== JOB ==
Please rewrite the records below from the line with "scientific name: Pinus ponderosa" up to and including the line with "order: Falconiformes", swapping "common name" for "vernacular name" and leaving everything else unchanged.

Dataset entries:
--- start ---

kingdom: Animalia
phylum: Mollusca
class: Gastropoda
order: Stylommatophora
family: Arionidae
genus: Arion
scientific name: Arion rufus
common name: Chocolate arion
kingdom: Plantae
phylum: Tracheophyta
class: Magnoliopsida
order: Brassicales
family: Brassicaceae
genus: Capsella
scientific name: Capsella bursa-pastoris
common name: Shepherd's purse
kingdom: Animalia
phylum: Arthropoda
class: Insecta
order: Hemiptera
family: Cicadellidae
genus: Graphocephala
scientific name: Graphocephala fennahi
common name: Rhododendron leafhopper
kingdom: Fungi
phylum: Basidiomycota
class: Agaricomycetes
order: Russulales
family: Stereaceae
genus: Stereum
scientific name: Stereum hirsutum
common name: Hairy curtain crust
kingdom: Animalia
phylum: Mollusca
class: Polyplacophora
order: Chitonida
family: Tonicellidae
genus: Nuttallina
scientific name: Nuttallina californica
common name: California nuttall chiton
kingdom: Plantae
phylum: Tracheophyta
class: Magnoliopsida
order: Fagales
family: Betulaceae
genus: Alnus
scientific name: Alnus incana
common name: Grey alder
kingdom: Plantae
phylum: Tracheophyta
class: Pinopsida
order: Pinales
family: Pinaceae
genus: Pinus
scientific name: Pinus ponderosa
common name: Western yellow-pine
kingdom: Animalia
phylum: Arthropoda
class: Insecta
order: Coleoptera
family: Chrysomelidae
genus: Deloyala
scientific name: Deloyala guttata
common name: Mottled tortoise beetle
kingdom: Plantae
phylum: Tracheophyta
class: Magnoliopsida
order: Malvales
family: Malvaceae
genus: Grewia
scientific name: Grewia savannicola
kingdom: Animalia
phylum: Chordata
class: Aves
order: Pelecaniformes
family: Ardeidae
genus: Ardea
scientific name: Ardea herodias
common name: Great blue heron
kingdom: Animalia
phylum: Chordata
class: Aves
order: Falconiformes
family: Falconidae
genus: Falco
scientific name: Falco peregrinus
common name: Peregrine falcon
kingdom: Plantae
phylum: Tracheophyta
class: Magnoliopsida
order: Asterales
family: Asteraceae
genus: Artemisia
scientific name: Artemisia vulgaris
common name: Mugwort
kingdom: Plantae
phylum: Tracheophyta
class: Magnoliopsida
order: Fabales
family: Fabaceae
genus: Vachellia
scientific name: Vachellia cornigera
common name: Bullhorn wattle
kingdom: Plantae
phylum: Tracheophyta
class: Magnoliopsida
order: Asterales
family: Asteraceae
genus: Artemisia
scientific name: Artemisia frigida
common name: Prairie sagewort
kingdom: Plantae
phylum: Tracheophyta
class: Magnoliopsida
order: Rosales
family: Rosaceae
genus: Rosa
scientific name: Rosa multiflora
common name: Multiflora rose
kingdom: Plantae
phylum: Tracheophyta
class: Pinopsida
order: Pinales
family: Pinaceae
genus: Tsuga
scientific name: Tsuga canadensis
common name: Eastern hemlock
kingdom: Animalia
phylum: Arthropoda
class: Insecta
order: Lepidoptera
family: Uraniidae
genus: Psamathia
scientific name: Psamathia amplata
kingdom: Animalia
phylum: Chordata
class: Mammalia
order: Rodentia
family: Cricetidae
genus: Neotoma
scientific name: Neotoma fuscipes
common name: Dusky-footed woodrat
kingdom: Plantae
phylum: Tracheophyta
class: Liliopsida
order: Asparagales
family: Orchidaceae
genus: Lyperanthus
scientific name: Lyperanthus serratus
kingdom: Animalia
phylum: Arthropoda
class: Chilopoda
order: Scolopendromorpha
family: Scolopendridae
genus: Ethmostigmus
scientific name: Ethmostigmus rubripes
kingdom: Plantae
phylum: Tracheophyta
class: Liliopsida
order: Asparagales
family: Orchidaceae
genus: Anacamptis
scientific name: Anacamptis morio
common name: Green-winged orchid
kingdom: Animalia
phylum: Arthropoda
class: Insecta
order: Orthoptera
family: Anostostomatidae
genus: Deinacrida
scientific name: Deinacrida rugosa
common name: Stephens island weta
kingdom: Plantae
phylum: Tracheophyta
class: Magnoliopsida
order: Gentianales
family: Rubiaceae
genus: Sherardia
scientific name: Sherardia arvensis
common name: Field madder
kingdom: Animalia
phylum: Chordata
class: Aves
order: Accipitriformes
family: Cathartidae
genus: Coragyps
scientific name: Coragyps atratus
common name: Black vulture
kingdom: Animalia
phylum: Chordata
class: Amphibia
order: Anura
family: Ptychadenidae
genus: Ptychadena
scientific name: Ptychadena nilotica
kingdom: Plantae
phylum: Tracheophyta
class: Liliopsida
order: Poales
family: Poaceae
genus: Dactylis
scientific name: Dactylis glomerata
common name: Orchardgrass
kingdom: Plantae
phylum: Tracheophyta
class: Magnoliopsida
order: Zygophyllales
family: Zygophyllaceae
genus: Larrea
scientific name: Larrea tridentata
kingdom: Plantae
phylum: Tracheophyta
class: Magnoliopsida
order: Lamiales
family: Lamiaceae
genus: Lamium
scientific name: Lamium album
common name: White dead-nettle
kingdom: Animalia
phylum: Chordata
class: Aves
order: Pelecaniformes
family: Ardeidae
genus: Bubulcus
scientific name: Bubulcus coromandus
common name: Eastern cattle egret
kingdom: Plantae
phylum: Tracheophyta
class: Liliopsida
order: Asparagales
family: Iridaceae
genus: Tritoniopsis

--- end ---

== OUTPUT BELOW ==
scientific name: Pinus ponderosa
vernacular name: Western yellow-pine
kingdom: Animalia
phylum: Arthropoda
class: Insecta
order: Coleoptera
family: Chrysomelidae
genus: Deloyala
scientific name: Deloyala guttata
vernacular name: Mottled tortoise beetle
kingdom: Plantae
phylum: Tracheophyta
class: Magnoliopsida
order: Malvales
family: Malvaceae
genus: Grewia
scientific name: Grewia savannicola
kingdom: Animalia
phylum: Chordata
class: Aves
order: Pelecaniformes
family: Ardeidae
genus: Ardea
scientific name: Ardea herodias
vernacular name: Great blue heron
kingdom: Animalia
phylum: Chordata
class: Aves
order: Falconiformes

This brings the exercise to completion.